Here is the listing. Report each line in it that contains the string "Pawlak".

━━ Data for analysis

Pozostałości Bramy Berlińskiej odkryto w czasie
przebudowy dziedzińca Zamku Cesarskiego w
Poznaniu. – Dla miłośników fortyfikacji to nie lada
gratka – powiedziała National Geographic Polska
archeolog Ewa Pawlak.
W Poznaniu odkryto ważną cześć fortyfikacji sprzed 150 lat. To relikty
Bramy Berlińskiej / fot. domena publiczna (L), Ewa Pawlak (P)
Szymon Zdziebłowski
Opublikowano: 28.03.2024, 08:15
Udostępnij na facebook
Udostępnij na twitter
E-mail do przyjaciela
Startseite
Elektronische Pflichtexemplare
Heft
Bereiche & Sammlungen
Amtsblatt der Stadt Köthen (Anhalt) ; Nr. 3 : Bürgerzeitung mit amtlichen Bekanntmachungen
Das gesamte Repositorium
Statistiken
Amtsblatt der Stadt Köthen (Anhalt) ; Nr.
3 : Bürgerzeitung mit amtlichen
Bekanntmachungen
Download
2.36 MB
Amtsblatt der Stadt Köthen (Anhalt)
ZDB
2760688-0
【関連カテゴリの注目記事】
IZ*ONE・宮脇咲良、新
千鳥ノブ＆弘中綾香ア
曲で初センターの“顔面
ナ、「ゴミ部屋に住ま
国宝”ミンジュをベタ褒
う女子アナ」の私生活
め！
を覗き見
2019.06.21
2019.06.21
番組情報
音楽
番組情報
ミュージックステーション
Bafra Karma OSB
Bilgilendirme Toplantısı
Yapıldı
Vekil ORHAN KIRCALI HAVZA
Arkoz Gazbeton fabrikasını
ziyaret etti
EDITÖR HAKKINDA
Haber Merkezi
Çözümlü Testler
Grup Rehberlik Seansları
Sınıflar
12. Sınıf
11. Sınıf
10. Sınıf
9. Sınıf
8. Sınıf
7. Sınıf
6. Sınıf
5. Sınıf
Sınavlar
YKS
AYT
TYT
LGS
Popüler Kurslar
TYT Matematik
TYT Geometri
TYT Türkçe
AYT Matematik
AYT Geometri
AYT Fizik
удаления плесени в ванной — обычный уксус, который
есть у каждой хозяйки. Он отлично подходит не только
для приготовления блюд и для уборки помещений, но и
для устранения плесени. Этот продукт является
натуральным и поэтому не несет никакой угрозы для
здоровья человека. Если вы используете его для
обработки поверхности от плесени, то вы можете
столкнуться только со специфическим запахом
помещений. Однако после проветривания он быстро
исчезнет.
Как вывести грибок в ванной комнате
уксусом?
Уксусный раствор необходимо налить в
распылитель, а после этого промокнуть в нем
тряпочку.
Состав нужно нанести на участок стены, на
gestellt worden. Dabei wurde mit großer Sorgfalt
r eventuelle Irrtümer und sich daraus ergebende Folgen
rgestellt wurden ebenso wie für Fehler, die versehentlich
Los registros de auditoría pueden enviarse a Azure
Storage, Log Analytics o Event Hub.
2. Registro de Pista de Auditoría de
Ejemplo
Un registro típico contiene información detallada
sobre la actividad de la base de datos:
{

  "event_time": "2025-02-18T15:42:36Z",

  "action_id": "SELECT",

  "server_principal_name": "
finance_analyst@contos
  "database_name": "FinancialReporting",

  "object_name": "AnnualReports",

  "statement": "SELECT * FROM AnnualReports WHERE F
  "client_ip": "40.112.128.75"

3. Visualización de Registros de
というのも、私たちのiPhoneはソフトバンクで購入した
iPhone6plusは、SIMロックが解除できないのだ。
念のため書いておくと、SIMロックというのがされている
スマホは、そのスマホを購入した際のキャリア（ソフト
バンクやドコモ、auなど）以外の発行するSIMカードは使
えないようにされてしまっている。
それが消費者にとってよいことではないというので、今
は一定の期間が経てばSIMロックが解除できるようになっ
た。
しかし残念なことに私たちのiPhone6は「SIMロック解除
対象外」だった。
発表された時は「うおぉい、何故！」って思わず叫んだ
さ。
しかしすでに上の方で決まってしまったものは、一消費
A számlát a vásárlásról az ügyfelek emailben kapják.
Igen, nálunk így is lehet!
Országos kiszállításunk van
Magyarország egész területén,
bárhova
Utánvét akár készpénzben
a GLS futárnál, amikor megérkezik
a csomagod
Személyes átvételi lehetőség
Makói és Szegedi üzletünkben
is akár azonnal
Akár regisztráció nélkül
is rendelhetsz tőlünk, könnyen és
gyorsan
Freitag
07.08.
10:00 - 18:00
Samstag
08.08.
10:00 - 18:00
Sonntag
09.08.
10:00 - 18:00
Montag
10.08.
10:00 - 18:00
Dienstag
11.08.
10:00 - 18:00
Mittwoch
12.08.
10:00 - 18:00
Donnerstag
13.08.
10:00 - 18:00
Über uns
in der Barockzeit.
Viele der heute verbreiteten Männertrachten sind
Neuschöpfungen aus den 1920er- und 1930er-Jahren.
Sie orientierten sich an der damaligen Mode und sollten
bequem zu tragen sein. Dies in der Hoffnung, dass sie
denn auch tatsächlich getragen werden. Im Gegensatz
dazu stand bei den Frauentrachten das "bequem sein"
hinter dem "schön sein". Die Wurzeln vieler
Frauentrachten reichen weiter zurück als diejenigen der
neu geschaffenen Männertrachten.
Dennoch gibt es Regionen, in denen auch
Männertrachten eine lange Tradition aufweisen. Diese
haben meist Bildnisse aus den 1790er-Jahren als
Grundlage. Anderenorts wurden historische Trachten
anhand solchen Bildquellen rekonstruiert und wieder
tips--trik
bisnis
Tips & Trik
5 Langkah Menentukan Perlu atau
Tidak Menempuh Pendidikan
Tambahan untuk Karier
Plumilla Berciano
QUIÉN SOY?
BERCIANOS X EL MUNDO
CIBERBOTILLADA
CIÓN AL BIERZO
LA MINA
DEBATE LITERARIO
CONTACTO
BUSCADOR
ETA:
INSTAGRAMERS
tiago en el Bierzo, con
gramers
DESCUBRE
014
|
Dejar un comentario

━━━━

* **Finished task**:
archeolog Ewa Pawlak.
Bramy Berlińskiej / fot. domena publiczna (L), Ewa Pawlak (P)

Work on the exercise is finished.